Lmag[{a_, b_, c_}] = Sqrt[Abs[a - b/2 - c/2]^2 + (3/4) Abs[b - c]^2]; 
Block[{rings, q1, q2, q3}, 
  rings[3] = {2 q1 - q2,  2 q2 - q1, 
              2 q1 - q3,    q1 + q2 - q3, 
              2 q2 - q3,    q1 - q2 + q3,
          -q1 + q2 + q3,    2 q3 - q1, 
             2 q3 - q2}; 
   Print@Table[Lmag@Coefficient[rings[3][[s]], {q1, q2, q3}], {s, 1, 9}]; 
   Print@rings[3]; 
   Sort[rings[3], 
        Lmag@Coefficient[rings[3][[#1]], {q1, q2, q3}] <=Lmag@Coefficient[rings[3][[#2]],
         {q1, q2, q3}] &]]

Answer 1

With a lot of help from george2079 and Jack LaVigne, I have arrived at a solution to my issue.

1. Part of my problem was the syntax for my pure functions
2. Additionally, GatherBy does not order the subgroups in a "sorted" way.
3. I couldn't "distribute" a pure function Sort over a list of lists.

Given these considerations, something like

GatherBy[Sort[rings[3],Lmag@Coefficient[#1, {q1, q2, q3}] < Lmag@Coefficient[#2, {q1, q2, q3}] &], Lmag@Coefficient[#, {q1, q2, q3}] &];  

Will give the proper subsets ordered by their Norms. First, you must Sort the list rings[3] by magnitude, and then GatherBy to separate the subsets. For some reason, if you don't sort them first, GatherBy will arrange the subsets in order of the first appearance of each equivalence class! This behavior is unusual, because GatherBy does not work this way for the Numerical case!

Now, I don't have mma v10 which includes a similar command GroupBy (I actually can't tell how it differs from GatherBy) so there is a chance, I suppose, that function might accomplish both goals simultaneously.

In the numeric case, I could then simply "distribute" a Sort over these lists of lists to sort by the ArcTan function. Perhaps if I were more adept at pure functions, this could still be done in a single step, I'm not sure. Nonetheless, it can be done by simply sorting each sublist individually, which is fine for my purpose.

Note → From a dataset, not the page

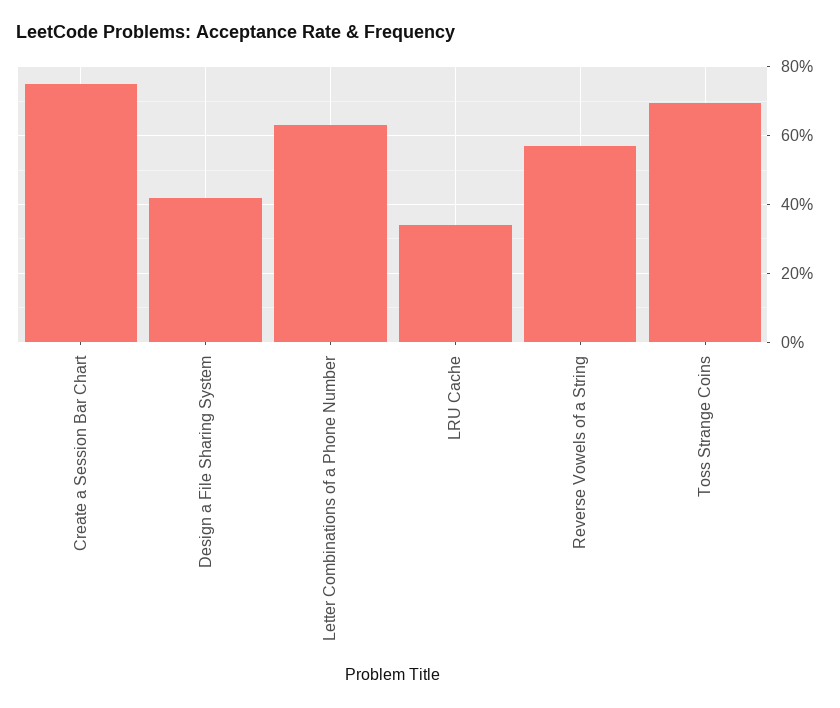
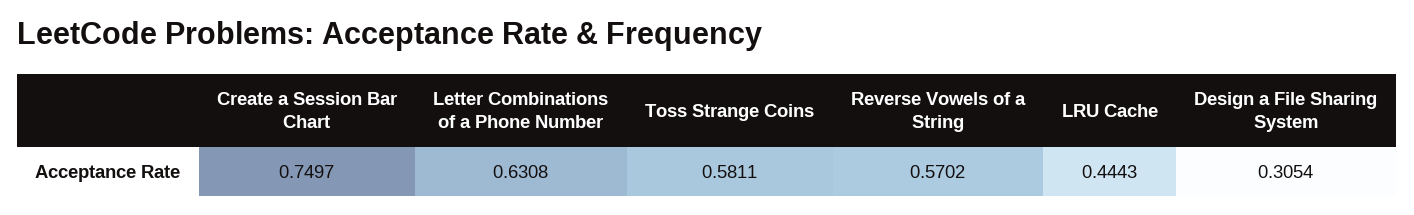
Design a File Sharing System: 0.42 -> 0.3054
LRU Cache: 0.34 -> 0.4443
Toss Strange Coins: 0.7 -> 0.5811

With that, should anyone come along and care to see it, here is a fully functional solution to my original post

Block[{order = 4, rings, splitrings, stars, q1, q2, q3}, rings[0] = {0}; stars[0, 0] = rings[0]; rings[1] = {q1, q2, q3}; Do[rings[r] = Complement[
Flatten[Table[rings[r - 1][[s]] + (-1)^(r - 1) Boole[σ ==1] q1 +(-1)^(r - 1) Boole[σ ==2] q2 + (-1)^(r - 1) Boole[σ == 3] q3, {s, 1,Length[rings[r - 1]]}, {σ, 1, 3}], 1], 
rings[r - 2]], {r, 2, order}]; Do[splitrings[r] = GatherBy[   Sort[rings[r], Lmag@Coefficient[#1, {q1, q2, q3}] < 
   Lmag@Coefficient[#2, {q1, q2, q3}] &], 
Lmag@Coefficient[#, {q1, q2, q3}] &], {r, 1, order}]; Do[stars[r, s] =    Sort[splitrings[r][[s]], Lφ@Coefficient[#1, {q1, q2, q3}] < 
  Lφ@Coefficient[#2, {q1, q2, q3}] &], {r, 1, order}, {s, 1, Length@splitrings[r]}]]

Answer 2

In your statement

However, if I replace the body of this MWE (starting with Column) with something like

Gather[rings[3], Lmag@Coefficient[rings[3][[#1]], {q1, q2, q3}] &];

I see a problem with the syntax. I replaced it with

Gather[rings[3], Lmag@Coefficient[#1, {q1, q2, q3}] < Lmag@Coefficient[#2, {q1, q2, q3}] &]

and got an answer.

Block[
 {order = 15, rings, stars, q1, q2, q3},
 rings[0] = {0};
 stars[0, 0] = rings[0];
 rings[1] = {q1, q2, q3};

 Do[rings[r] = Complement[
    Flatten[
     Table[
      rings[r - 1][[s]] + (-1)^(r - 1) Boole[σ == 
          1] q1 + (-1)^(r - 1) Boole[σ == 
          2] q2 + (-1)^(r - 1) Boole[σ == 3] q3,
      {s, 1, Length[rings[r - 1]]}, {σ, 1, 3}],
     1],
    rings[r - 2]
    ],
  {r, 2, order}
  ];

 Gather[rings[3], 
  Lmag@Coefficient[#1, {q1, q2, q3}] < 
    Lmag@Coefficient[#2, {q1, q2, q3}] &]
 ]

with no errors

{{2 q1 - q2}, {-q1 + 2 q2}, {2 q1 - q3}, {q1 + q2 - q3, 
  2 q2 - q3, -q1 + 2 q3, -q2 + 2 q3}, {q1 - q2 + q3}, {-q1 + q2 + q3}}

I don't know enough about the problem to know whether the answer is correct but hopefully this should get your pointed in the right direction.